When an induction motor is running at or near its rated speed, the rotor is cutting through the stator's rotating magnetic field at a very low relative speed (low slip). This produces a back-EMF in the stator windings that opposes the applied supply voltage. The difference between supply voltage and back-EMF is small, so the current drawn from the supply is modest — just enough to maintain the motor's torque output at the prevailing load.
Now consider the moment of start. The rotor is stationary. Back-EMF is zero. The stator winding is now presented with the full supply voltage across what is effectively just its own winding resistance and leakage reactance — both of which are very low. The result is a very large current. This is called the locked-rotor current or direct starting current, and for a squirrel cage induction motor it typically ranges from 5 to 8 times the full-load current, depending on the motor design.
Starting Current Comparison by Method — Relative to Full-Load Current (FLC)

● **SOURCE DATA**

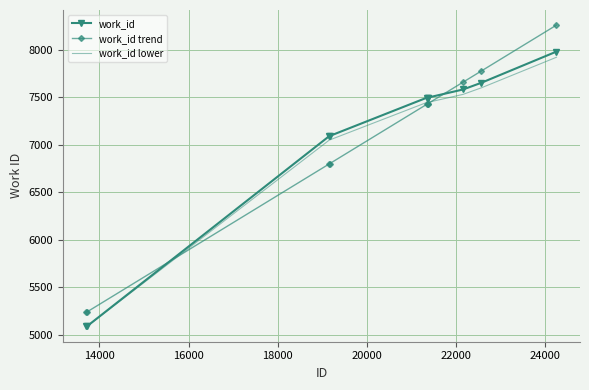

Which series ends up on top after the final intersection of work_id trend and work_id lower?

work_id trend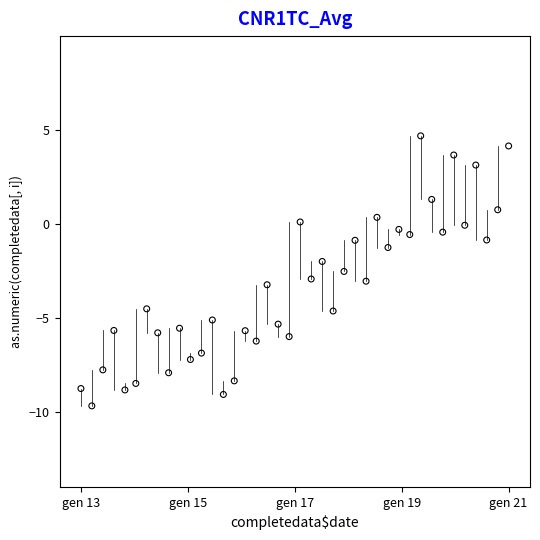

What is the range of Y values (max minus min)?

14.4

● **WHAT THE TASK ASKS**
Copy the part of the induction motor passage above between "When an induction" and "the prevailing load.", inclusive.

● **SOLUTION TO THE PROBLEM**
When an induction motor is running at or near its rated speed, the rotor is cutting through the stator's rotating magnetic field at a very low relative speed (low slip). This produces a back-EMF in the stator windings that opposes the applied supply voltage. The difference between supply voltage and back-EMF is small, so the current drawn from the supply is modest — just enough to maintain the motor's torque output at the prevailing load.